-- Information provided follows --
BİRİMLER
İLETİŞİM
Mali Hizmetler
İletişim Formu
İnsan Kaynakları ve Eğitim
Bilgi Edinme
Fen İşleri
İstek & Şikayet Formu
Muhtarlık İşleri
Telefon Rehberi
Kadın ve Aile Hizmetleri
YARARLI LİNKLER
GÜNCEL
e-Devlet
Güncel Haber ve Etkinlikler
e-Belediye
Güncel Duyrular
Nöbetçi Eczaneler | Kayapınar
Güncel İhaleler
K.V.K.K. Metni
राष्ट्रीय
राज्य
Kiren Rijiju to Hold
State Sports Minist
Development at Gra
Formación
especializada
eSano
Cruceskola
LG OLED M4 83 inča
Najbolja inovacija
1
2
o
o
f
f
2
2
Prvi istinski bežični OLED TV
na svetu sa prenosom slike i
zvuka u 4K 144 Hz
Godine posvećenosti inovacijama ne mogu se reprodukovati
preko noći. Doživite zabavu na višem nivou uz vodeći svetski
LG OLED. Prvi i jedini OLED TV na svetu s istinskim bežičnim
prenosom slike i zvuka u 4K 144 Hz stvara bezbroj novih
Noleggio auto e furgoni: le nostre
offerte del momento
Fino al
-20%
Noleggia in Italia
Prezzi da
-- Information provided concluded --
## Task prompt:
Please express the text lines in the items above as a JSON list of strings, with one string per line and blank lines left out.

## Response to the exercise:
[
  "BİRİMLER",
  "İLETİŞİM",
  "Mali Hizmetler",
  "İletişim Formu",
  "İnsan Kaynakları ve Eğitim",
  "Bilgi Edinme",
  "Fen İşleri",
  "İstek & Şikayet Formu",
  "Muhtarlık İşleri",
  "Telefon Rehberi",
  "Kadın ve Aile Hizmetleri",
  "YARARLI LİNKLER",
  "GÜNCEL",
  "e-Devlet",
  "Güncel Haber ve Etkinlikler",
  "e-Belediye",
  "Güncel Duyrular",
  "Nöbetçi Eczaneler | Kayapınar",
  "Güncel İhaleler",
  "K.V.K.K. Metni",
  "राष्ट्रीय",
  "राज्य",
  "Kiren Rijiju to Hold",
  "State Sports Minist",
  "Development at Gra",
  "Formación",
  "especializada",
  "eSano",
  "Cruceskola",
  "LG OLED M4 83 inča",
  "Najbolja inovacija",
  "1",
  "2",
  "o",
  "o",
  "f",
  "f",
  "2",
  "2",
  "Prvi istinski bežični OLED TV",
  "na svetu sa prenosom slike i",
  "zvuka u 4K 144 Hz",
  "Godine posvećenosti inovacijama ne mogu se reprodukovati",
  "preko noći. Doživite zabavu na višem nivou uz vodeći svetski",
  "LG OLED. Prvi i jedini OLED TV na svetu s istinskim bežičnim",
  "prenosom slike i zvuka u 4K 144 Hz stvara bezbroj novih",
  "Noleggio auto e furgoni: le nostre",
  "offerte del momento",
  "Fino al",
  "-20%",
  "Noleggia in Italia",
  "Prezzi da"
]